- _WORK ITEM_
Return only the lines below starting at the line containing "Fehérvár AV19" and ending at the line containing "yarışının ilk mərhə", both included, exactly as they are and with no pictures.

- _PROVIDED DATA_
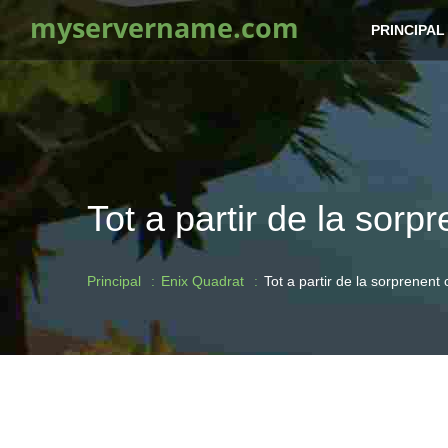
myservername.com
PRINCIPAL
Tot a partir de la sor
Principal
Enix Quadrat
Tot a partir de la sorprenen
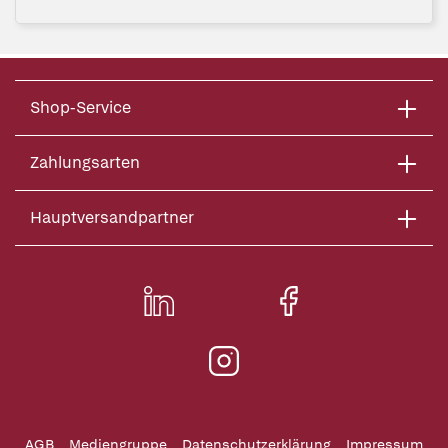
Shop-Service
Zahlungsarten
Hauptversandpartner
AGB
Mediengruppe
Datenschutzerklärung
Impressum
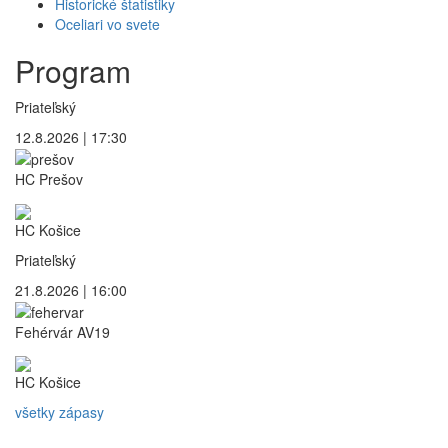
Historické štatistiky
Oceliari vo svete
Program
Priateľský
12.8.2026 | 17:30
HC Prešov
HC Košice
Priateľský
21.8.2026 | 16:00
Fehérvár AV19
HC Košice
všetky zápasy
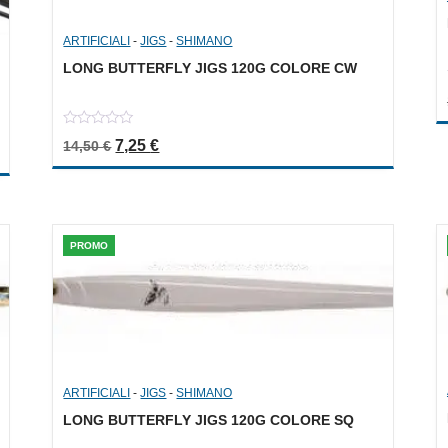
ARTIFICIALI
-
JIGS
-
SHIMANO
LONG BUTTERFLY JIGS 120G COLORE CW
0
Il prezzo originale era: 14,50 €.
Il prezzo attuale è: 7,25 €.
7,25
€
14,50
€
out
of
5
PROMO
ARTIFICIALI
-
JIGS
-
SHIMANO
LONG BUTTERFLY JIGS 120G COLORE SQ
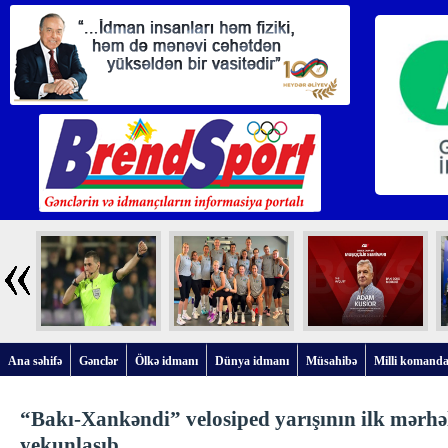
Ana səhifə
Gənclər
Ölkə idmanı
Dünya idmanı
Müsahibə
Milli komanda
“Bakı-Xankəndi” velosiped yarışının ilk mərhə
yekunlaşıb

- _YOUR SOLUTION_
Fehérvár AV19
HC Košice
všetky zápasy
ARTIFICIALI
-
JIGS
-
SHIMANO
LONG BUTTERFLY JIGS 120G COLORE CW
0
Il prezzo originale era: 14,50 €.
Il prezzo attuale è: 7,25 €.
7,25
€
14,50
€
out
of
5
PROMO
ARTIFICIALI
-
JIGS
-
SHIMANO
LONG BUTTERFLY JIGS 120G COLORE SQ
Ana səhifə
Gənclər
Ölkə idmanı
Dünya idmanı
Müsahibə
Milli komanda
“Bakı-Xankəndi” velosiped yarışının ilk mərhə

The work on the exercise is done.